$\mathbf{Question:}$ Let $ E \subseteq [a,b] $ be any subset which has only finite number of limit points.
can we say $E$ is a null set ?
$\mathbf{My \hspace{1mm} attempt:}$
If $A \subset \mathbb{R}$ is said to be null set, then for every $\varepsilon > 0$ there exists a countable collection of open intervals $(A_{n})_{n=1}^{\infty}$ such that $A \subseteq \bigcup\limits_{n=1}^{\infty} A_{n}$ and $\sum\limits_{n=1}^{\infty} \ell(A_{n}) < \varepsilon$.

Supplied entries:

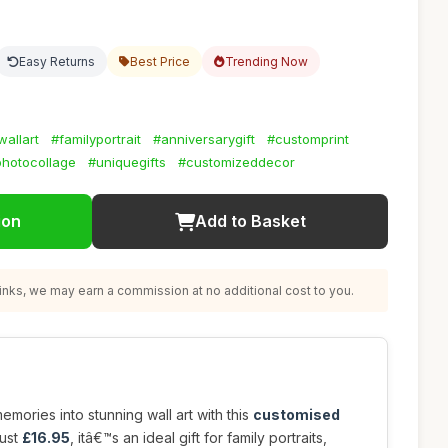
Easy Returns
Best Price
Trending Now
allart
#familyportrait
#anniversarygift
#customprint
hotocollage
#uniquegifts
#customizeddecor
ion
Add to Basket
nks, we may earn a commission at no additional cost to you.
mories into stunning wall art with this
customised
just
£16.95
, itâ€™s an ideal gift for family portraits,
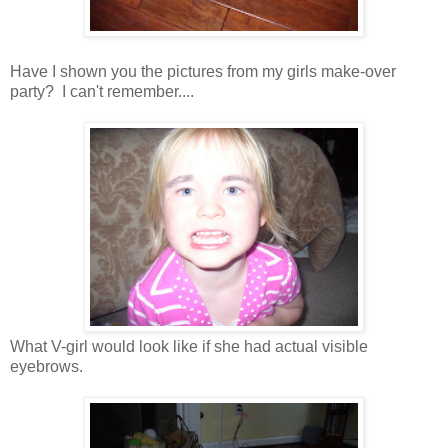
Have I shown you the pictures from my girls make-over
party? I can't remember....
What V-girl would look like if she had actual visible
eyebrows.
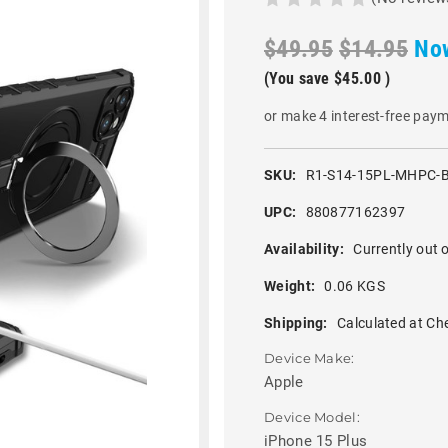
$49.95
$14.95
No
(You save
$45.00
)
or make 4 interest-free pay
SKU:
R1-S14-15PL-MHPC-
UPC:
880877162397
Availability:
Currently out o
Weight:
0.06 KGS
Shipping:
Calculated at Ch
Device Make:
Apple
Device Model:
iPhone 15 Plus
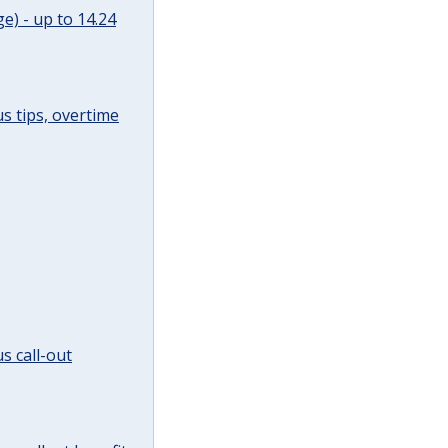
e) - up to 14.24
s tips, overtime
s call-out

--

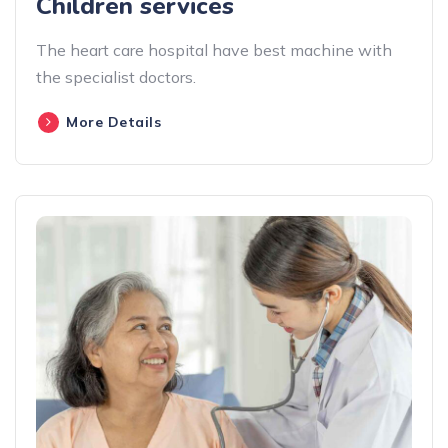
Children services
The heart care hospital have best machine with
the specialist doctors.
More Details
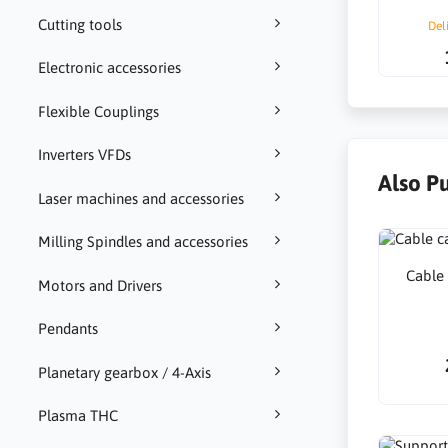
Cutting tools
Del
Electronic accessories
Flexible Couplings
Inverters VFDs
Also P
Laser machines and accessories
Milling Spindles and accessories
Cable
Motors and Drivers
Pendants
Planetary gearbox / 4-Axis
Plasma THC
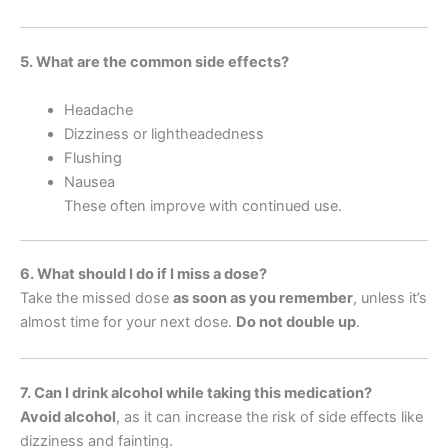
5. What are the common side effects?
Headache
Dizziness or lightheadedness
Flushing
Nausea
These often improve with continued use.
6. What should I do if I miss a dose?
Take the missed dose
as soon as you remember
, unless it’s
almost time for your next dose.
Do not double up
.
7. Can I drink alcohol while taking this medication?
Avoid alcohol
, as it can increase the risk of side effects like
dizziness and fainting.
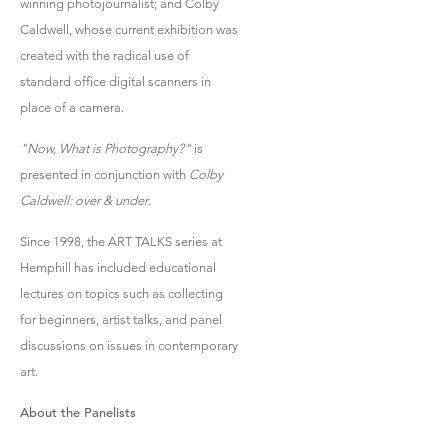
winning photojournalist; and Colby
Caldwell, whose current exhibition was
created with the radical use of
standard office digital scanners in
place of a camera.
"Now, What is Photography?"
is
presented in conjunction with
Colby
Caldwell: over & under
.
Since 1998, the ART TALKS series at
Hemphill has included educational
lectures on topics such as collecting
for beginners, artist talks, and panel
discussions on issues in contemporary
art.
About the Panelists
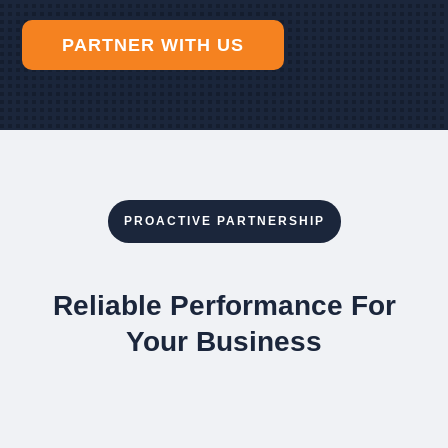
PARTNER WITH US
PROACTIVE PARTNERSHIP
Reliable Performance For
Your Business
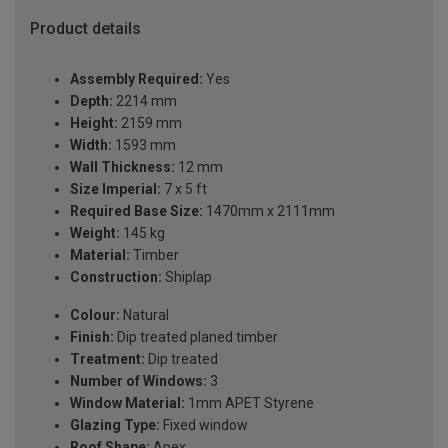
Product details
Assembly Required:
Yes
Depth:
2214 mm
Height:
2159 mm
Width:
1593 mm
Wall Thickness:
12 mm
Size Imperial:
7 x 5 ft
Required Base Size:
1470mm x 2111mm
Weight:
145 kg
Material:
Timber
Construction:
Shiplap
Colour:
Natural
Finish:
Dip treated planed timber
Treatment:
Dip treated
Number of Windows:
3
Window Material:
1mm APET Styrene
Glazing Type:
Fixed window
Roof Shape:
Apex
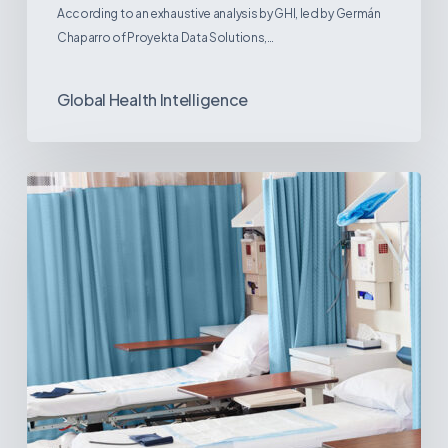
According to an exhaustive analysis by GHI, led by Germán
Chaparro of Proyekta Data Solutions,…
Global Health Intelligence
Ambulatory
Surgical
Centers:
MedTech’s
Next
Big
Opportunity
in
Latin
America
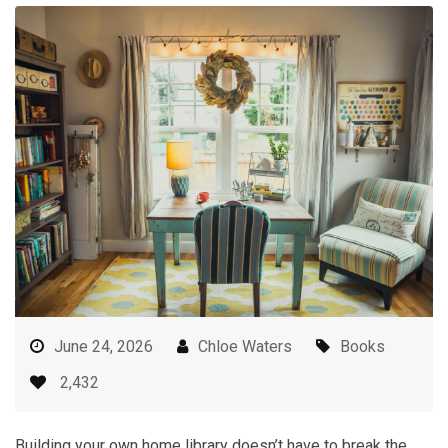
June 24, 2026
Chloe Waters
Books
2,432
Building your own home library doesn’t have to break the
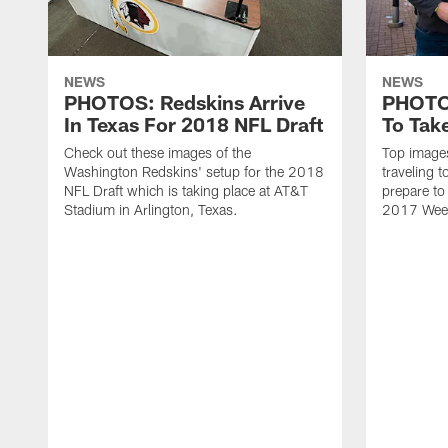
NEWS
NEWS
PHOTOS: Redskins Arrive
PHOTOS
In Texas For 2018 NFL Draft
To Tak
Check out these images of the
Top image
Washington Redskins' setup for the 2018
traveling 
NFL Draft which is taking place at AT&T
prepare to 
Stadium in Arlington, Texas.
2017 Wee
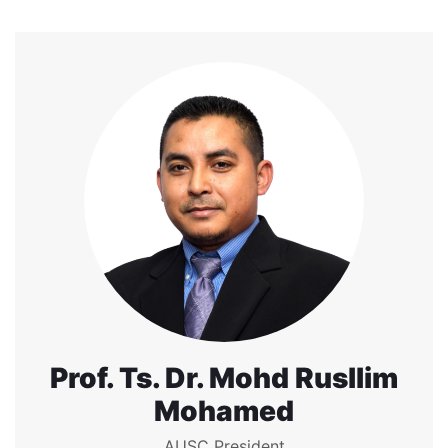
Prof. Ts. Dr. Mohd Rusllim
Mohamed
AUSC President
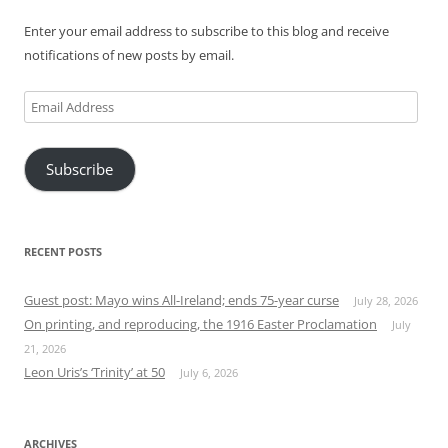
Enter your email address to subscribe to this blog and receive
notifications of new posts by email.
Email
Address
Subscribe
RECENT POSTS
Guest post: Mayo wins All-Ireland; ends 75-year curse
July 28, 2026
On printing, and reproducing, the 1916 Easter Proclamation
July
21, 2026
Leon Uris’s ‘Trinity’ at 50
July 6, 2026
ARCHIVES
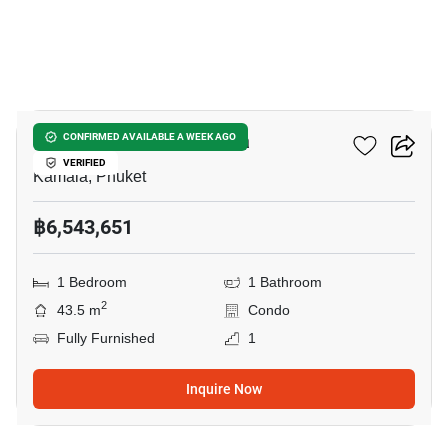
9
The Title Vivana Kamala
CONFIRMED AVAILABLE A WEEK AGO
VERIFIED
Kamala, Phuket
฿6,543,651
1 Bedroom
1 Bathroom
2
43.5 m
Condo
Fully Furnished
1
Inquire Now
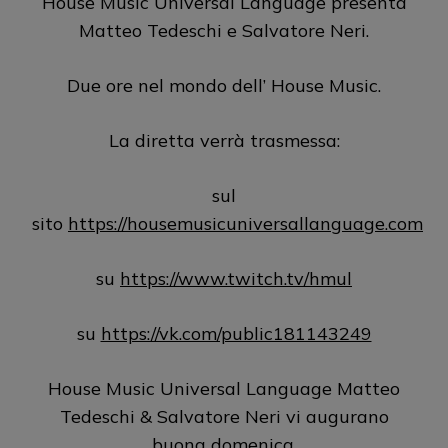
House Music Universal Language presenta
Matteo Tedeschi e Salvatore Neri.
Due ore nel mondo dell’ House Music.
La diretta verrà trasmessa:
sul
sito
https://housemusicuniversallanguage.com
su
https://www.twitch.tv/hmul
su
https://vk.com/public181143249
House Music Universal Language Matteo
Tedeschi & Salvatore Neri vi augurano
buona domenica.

...

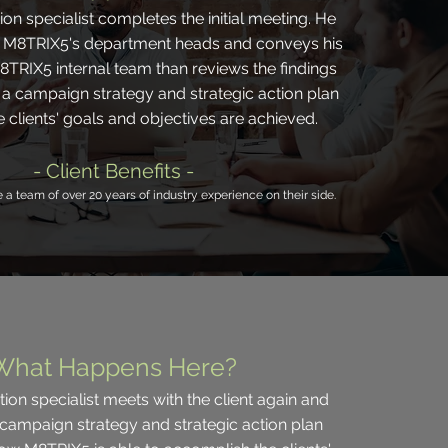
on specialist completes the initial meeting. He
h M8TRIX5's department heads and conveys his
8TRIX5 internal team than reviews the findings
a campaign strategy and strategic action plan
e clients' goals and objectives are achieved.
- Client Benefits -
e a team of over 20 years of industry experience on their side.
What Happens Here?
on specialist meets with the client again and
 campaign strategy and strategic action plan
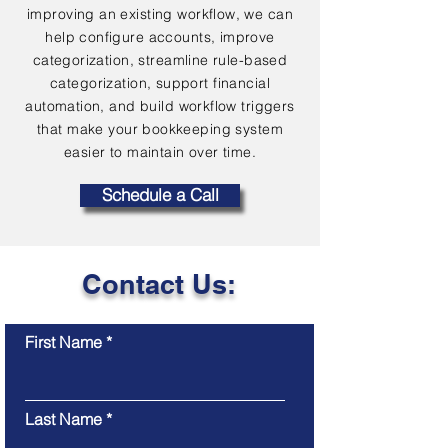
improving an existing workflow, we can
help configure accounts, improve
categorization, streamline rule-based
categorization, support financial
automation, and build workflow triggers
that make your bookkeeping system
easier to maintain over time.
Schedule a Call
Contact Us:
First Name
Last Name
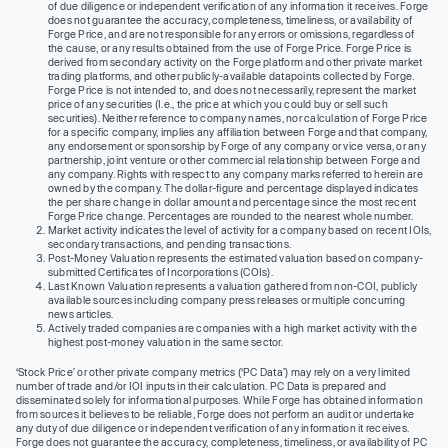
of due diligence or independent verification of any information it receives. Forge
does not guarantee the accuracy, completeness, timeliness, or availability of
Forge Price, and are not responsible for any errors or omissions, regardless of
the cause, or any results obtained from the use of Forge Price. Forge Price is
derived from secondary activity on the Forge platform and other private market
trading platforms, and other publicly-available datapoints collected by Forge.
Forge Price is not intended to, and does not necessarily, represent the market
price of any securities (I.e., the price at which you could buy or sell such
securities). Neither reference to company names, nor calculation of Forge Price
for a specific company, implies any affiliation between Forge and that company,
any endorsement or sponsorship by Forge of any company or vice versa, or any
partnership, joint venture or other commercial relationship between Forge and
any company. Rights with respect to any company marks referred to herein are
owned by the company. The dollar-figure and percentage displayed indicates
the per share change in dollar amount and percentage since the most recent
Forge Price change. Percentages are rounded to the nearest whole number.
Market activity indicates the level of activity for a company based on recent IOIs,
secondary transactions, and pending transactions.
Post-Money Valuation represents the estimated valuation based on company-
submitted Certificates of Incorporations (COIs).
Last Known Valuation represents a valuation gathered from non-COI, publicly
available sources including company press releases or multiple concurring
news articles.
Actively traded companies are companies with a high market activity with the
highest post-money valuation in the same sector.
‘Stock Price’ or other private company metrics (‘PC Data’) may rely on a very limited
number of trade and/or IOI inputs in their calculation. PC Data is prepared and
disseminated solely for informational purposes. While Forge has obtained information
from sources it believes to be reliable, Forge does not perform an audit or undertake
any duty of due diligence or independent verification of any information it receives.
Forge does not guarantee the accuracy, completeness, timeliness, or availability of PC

Tasks to perform:
1. According to the null-set question, what must be shown to conclude that $E$ is a null set? Answer in one to three sentences.
2. Supply the next part of the null-set question, picking up after its last sentence.

Expected responses:
1. By the definition given in the attempt, one must show that for every $\varepsilon > 0$ there is a countable collection of open intervals $(A_{n})_{n=1}^{\infty}$ with $E \subseteq \bigcup_{n=1}^{\infty} A_{n}$ and $\sum_{n=1}^{\infty} \ell(A_{n}) < \varepsilon$.

2.
Any countably infinite set $S$ = {${x_{1},x_{2},x_{3},...}$} is a null set. To see this,
let $\varepsilon > 0$ be given. Let $I_{j}$ = $ ( \frac{x_{j} - \varepsilon}{2^{j+1}} , \frac{x_{j} + \varepsilon}{2^{j+1}} ), j=1,2,3,.... $ Then
$S \subseteq \bigcup\limits_{n=1}^{\infty} I_{j}$ $\hspace{1mm}$ and $\hspace{1mm}$ $\sum\limits_{n=1}^{\infty} \ell(I_{j}) < \varepsilon.$
So by the above one can easily say $\mathbb{Q}$ is a null subset of $\mathbb{R}.$
Coming to our question, Since the given set has $\mathbf{finite}$ number of limit points. Thus if we apply sequential approach (since sequence is a function from $\mathbb{N}$ to $\mathbb{R}$) to find those limit points of the set it has got countable number of elements. So then our set $E$ becomes Null set.
Is my approach correct or is there any counterexample to the statement.
Thank you in advance.